Look for the string "middle" in the listing. Copy each line that has it.
◇ ◇ ◇
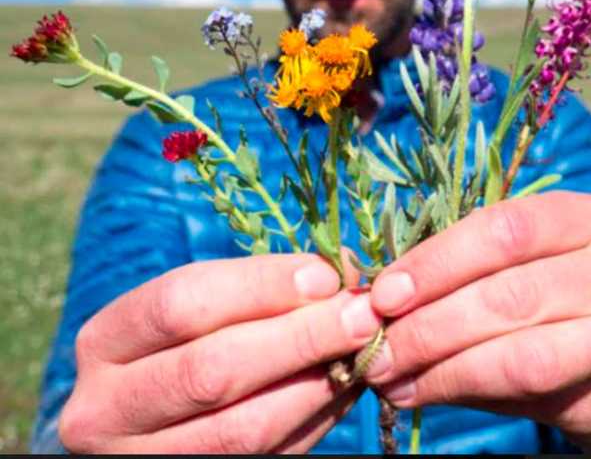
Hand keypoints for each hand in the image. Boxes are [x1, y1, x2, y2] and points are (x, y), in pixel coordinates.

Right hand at [59, 253, 381, 453]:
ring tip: (364, 349)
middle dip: (299, 337)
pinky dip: (314, 419)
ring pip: (243, 429)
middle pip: (212, 371)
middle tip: (361, 314)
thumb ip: (248, 293)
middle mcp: (105, 410)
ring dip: (316, 384)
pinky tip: (344, 385)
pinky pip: (267, 457)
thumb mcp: (189, 310)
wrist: (140, 419)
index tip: (324, 274)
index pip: (179, 304)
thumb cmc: (174, 344)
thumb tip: (332, 275)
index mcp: (103, 342)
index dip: (258, 286)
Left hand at [366, 191, 590, 450]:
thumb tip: (370, 300)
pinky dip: (466, 392)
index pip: (505, 230)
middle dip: (429, 325)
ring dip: (441, 368)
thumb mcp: (510, 269)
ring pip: (523, 354)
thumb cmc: (547, 298)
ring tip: (387, 376)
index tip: (383, 294)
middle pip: (510, 294)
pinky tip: (422, 391)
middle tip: (372, 348)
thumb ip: (455, 279)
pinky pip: (535, 396)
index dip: (438, 262)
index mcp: (575, 221)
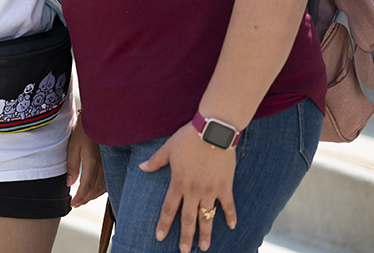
◇ ◇ ◇
-- Response area --
middle dip: (299, 337)
middle pip: (212, 371)
middle tip: (361, 314)
middle mcp: (105, 410)
middle dip: (429, 325)
middle pip: (510, 294)
middle tip: (372, 348)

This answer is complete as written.